Tuesday, August 05, 2008

The Savages

Back in October of 2006, in a review of the stinkbomb Man of the Year, I included the following parenthetical: Does anyone do hard-working-but-lonely better than Laura Linney?

Since then, I've thought of Linney as essentially a one-note actress. She plays her note faithfully, dutifully, competently, but it's just one note. Well, The Savages altered my perception. Linney is still playing essentially the same note, but it sounds so much richer when it's used in just the right song.

The Savages is the story of your average American dysfunctional family, but all grown up. Wendy Savage (Linney) and Jon Savage (Philip Seymour Hoffman) are middle-aged brother and sister, living relatively normal and successful separate lives, when Linney receives a phone call indicating that their father has dementia. The bro-and-sis combo must fly from New York to New Mexico, clear out their father's house (their mother has been out of the picture for some time), find a good nursing home for him, and basically wait for him to die. Sundance's Geoffrey Gilmore calls it a "coming-of-middle-age story," and that's really a good way to think of it.
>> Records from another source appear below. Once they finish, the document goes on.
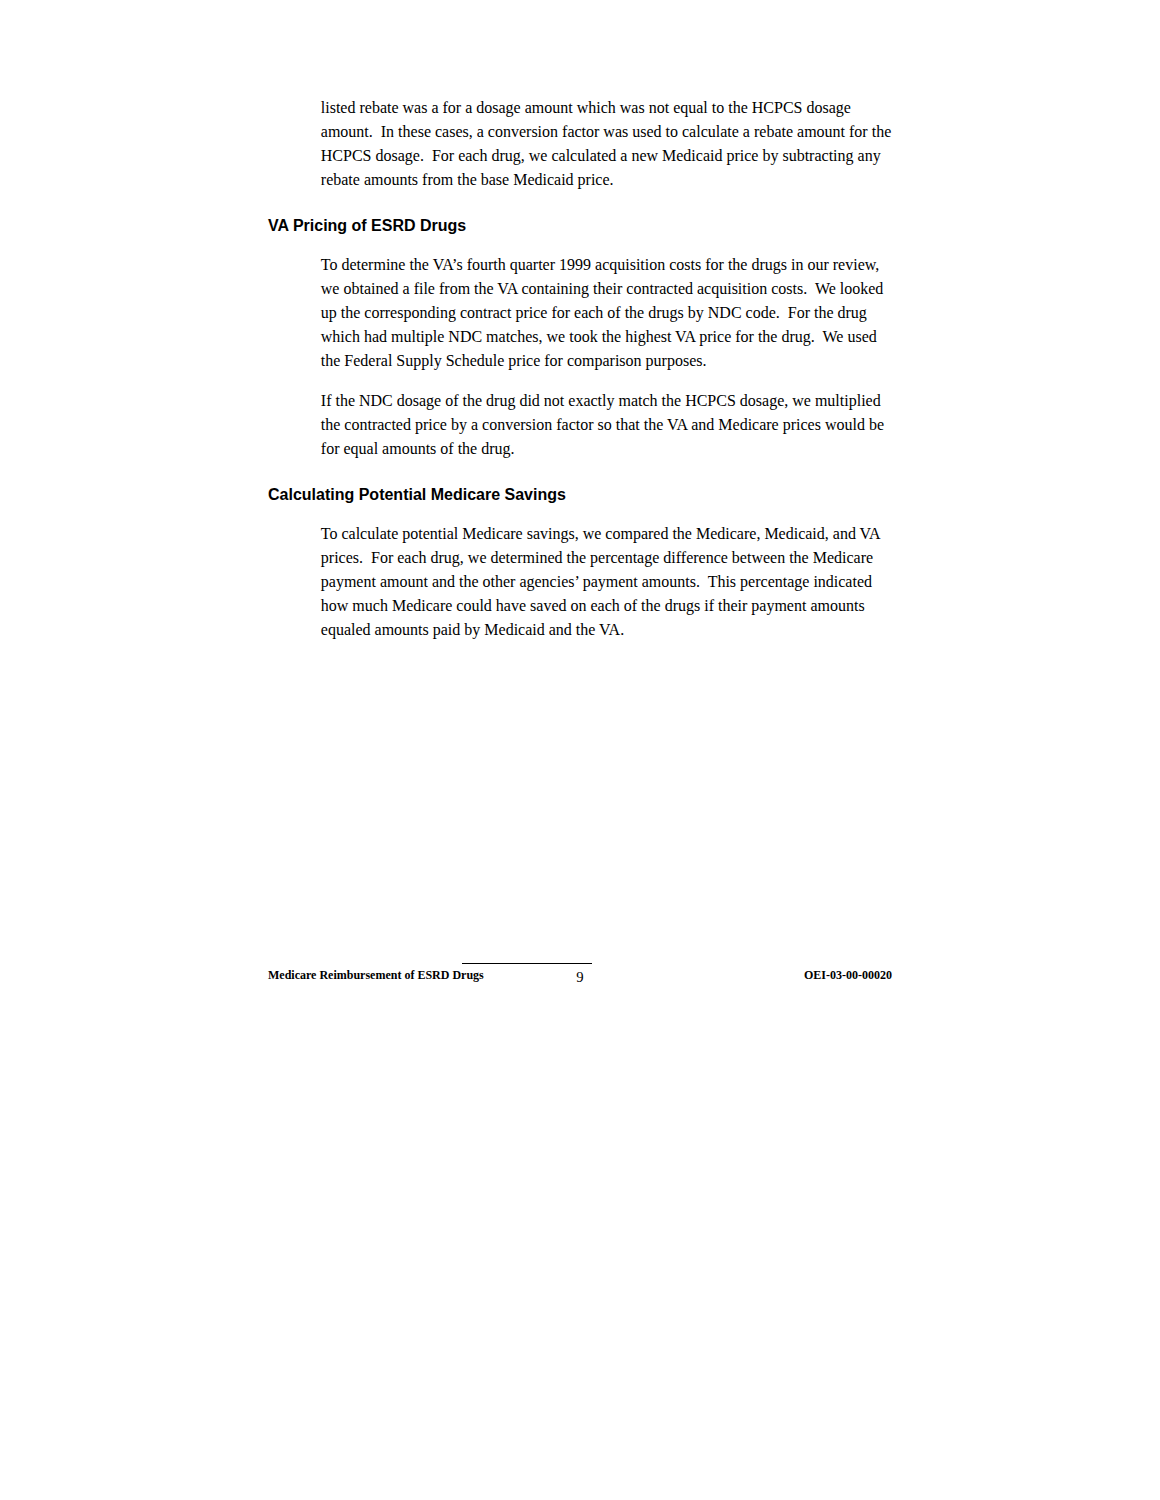listed rebate was a for a dosage amount which was not equal to the HCPCS dosage amount. In these cases, a conversion factor was used to calculate a rebate amount for the HCPCS dosage. For each drug, we calculated a new Medicaid price by subtracting any rebate amounts from the base Medicaid price.
VA Pricing of ESRD Drugs
To determine the VA’s fourth quarter 1999 acquisition costs for the drugs in our review, we obtained a file from the VA containing their contracted acquisition costs. We looked up the corresponding contract price for each of the drugs by NDC code. For the drug which had multiple NDC matches, we took the highest VA price for the drug. We used the Federal Supply Schedule price for comparison purposes.
If the NDC dosage of the drug did not exactly match the HCPCS dosage, we multiplied the contracted price by a conversion factor so that the VA and Medicare prices would be for equal amounts of the drug.
Calculating Potential Medicare Savings
To calculate potential Medicare savings, we compared the Medicare, Medicaid, and VA prices. For each drug, we determined the percentage difference between the Medicare payment amount and the other agencies’ payment amounts. This percentage indicated how much Medicare could have saved on each of the drugs if their payment amounts equaled amounts paid by Medicaid and the VA.
Medicare Reimbursement of ESRD Drugs 9 OEI-03-00-00020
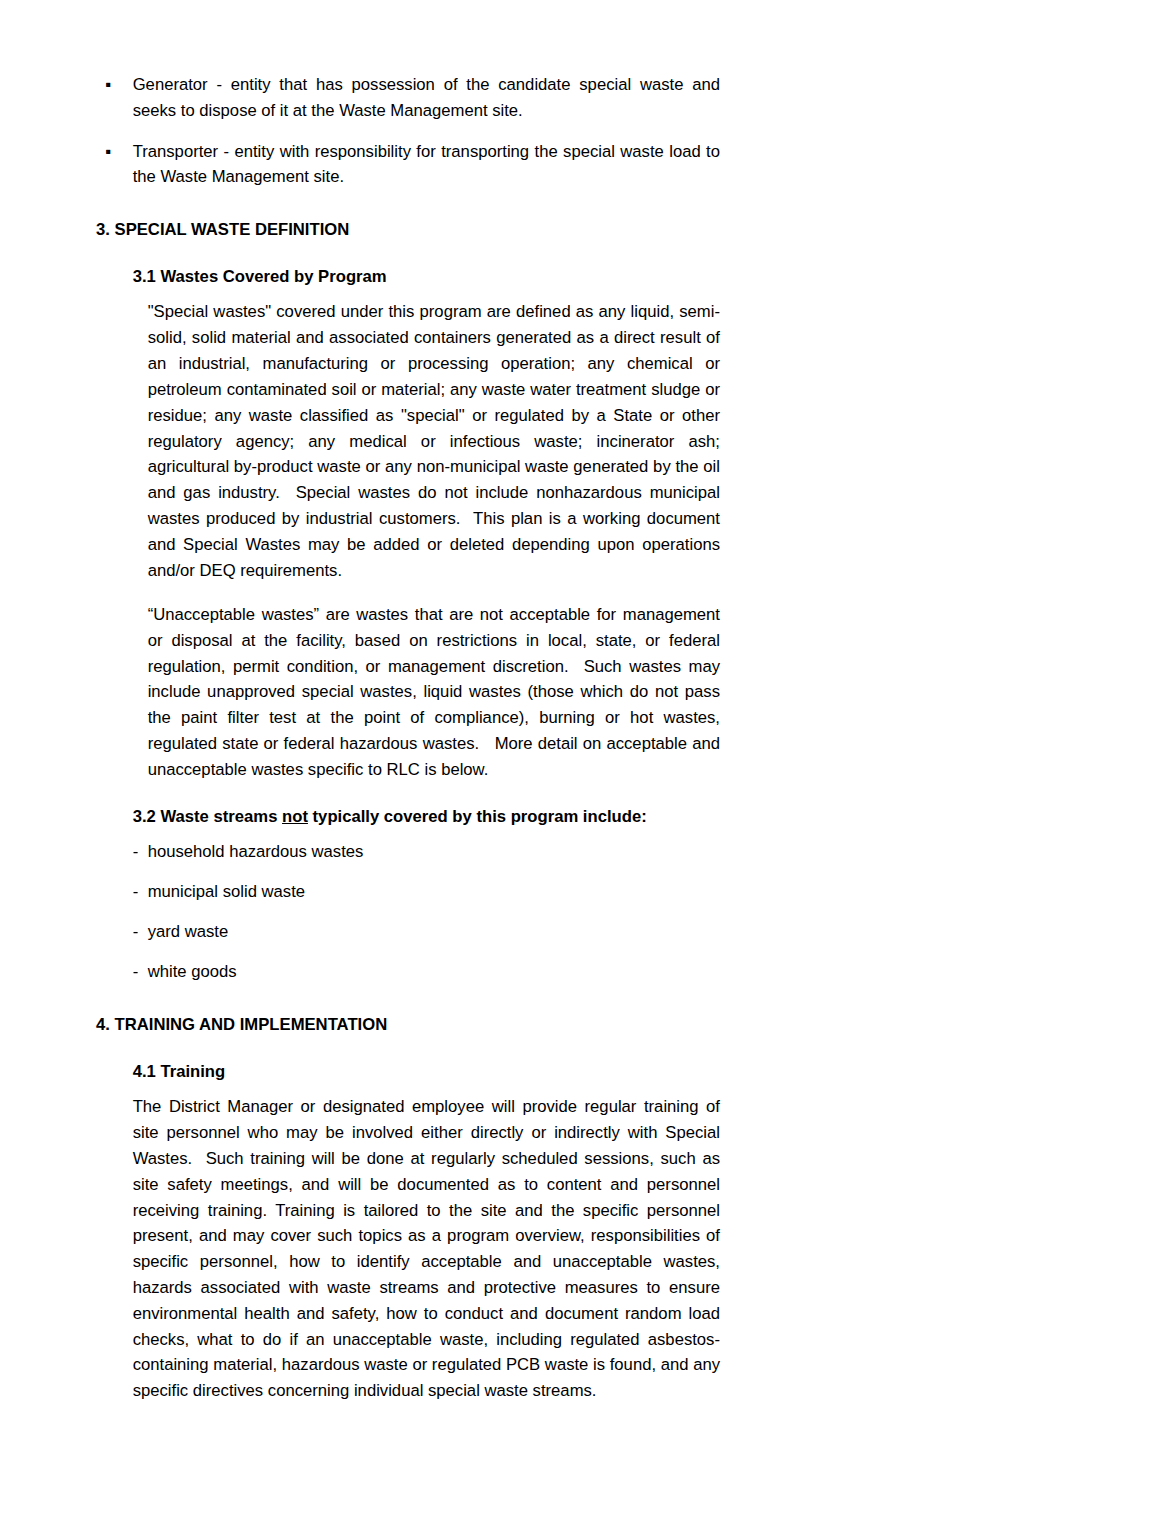Generator - entity that has possession of the candidate special waste and seeks to dispose of it at the Waste Management site.
Transporter - entity with responsibility for transporting the special waste load to the Waste Management site.
3. SPECIAL WASTE DEFINITION
3.1 Wastes Covered by Program
"Special wastes" covered under this program are defined as any liquid, semi-solid, solid material and associated containers generated as a direct result of an industrial, manufacturing or processing operation; any chemical or petroleum contaminated soil or material; any waste water treatment sludge or residue; any waste classified as "special" or regulated by a State or other regulatory agency; any medical or infectious waste; incinerator ash; agricultural by-product waste or any non-municipal waste generated by the oil and gas industry. Special wastes do not include nonhazardous municipal wastes produced by industrial customers. This plan is a working document and Special Wastes may be added or deleted depending upon operations and/or DEQ requirements.
“Unacceptable wastes” are wastes that are not acceptable for management or disposal at the facility, based on restrictions in local, state, or federal regulation, permit condition, or management discretion. Such wastes may include unapproved special wastes, liquid wastes (those which do not pass the paint filter test at the point of compliance), burning or hot wastes, regulated state or federal hazardous wastes. More detail on acceptable and unacceptable wastes specific to RLC is below.
3.2 Waste streams not typically covered by this program include:
household hazardous wastes
municipal solid waste
yard waste
white goods
4. TRAINING AND IMPLEMENTATION
4.1 Training
The District Manager or designated employee will provide regular training of site personnel who may be involved either directly or indirectly with Special Wastes. Such training will be done at regularly scheduled sessions, such as site safety meetings, and will be documented as to content and personnel receiving training. Training is tailored to the site and the specific personnel present, and may cover such topics as a program overview, responsibilities of specific personnel, how to identify acceptable and unacceptable wastes, hazards associated with waste streams and protective measures to ensure environmental health and safety, how to conduct and document random load checks, what to do if an unacceptable waste, including regulated asbestos-containing material, hazardous waste or regulated PCB waste is found, and any specific directives concerning individual special waste streams.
In that vein, it's more or less a straghtforward drama. There's no big explosions, there's no steamy sex scenes, there's no huge laugh out loud moments (though there are a few mild chuckles). It's really just a pointed look at two people dealing with one of the uncomfortable realities of being adults.

That can be tiresome if it's not well-written and well-acted. Fortunately, The Savages is. Writer/director Tamara Jenkins does excellent work by almost letting you forget she had anything to do. The dialogue isn't particularly snappy, the plot twists aren't particularly brain-twisting, the camera angles aren't particularly experimental. It just feels like you're watching a slightly edited slice of life--an effect that seems much easier to produce than it actually is.

Jenkins has ample help from her cast. Linney particularly shines (she was nominated for an Academy Award)--but, again, not so much because she transcended her estabished acting ability, but because she found a vehicle that made her specialty seem special. In Man of the Year, for example, she's just the cliché of the modern conscientious-but-overwhelmed female dealing with all the demands society puts on her. She's that here, but she's more. In the context of The Savages, something about the roundness of her eyes seems to suggest that she's not just yet-another struggling, working, lonely woman, but that she's really deep down inside still a very vulnerable child who is doing everything she can do keep from being exposed by the never-ending demands of the adult world. With that infintesiminal shift, she becomes much more watchable and much more likable.

Philip Seymour Hoffman's reputation for excellence is well-established, but he, like Linney, has also found a film that suits him perfectly here. He plays the rumpled theater-teaching realist to Linney's put-together playwrighting idealist. Both seem to be struggling with the pressures of adulthood, but she looks like she's trying way too hard and he looks like he's not trying hard enough.

It's also easy to overlook the performance of Philip Bosco, who plays Len, the dying Savage father, and that's sort of the point. Jon and Wendy Savage must deal with the storage and disposal of their father, and as much as they know he's a person, his utter dependence can't help but turn him into a bit of an object. The film lures the audience into this easy-but-erroneous categorization of old-guy-as-baggage, but at two or three points subtly reminds the viewer that Len is still a person, too. The relatively unheralded Bosco does superb work in yielding the spotlight to Linney and Seymour Hoffman but in hitting all the right old, infirm, slightly demented, and human notes that he's asked to hit.

If there's a bone to pick with this movie, is that it's not particularly earth-shattering. It keeps the interest and says something both truthful in relevant, but it's not something that will particularly change the viewer. It's just a simple, well-made film about two people dealing with a difficult task. So it gets an 10. It's not a movie you need to rush out and see, but if you're at the video store and nothing else looks good, this is a perfectly suitable choice.

1 comment:

Moshe Reuveni said...

You've actually managed to make me really watch the film. In my opinion, society in general treats old people like past expiration date consumables; once they've done their part, old people are expected to just sit quietly and rot. They are no longer humans, at least when judging by the way they're treated.
I wonder if that is what the movie's title is hinting at. Anyway, The Savages is going to be one of those DVD's I will be looking to rent now. Thanks.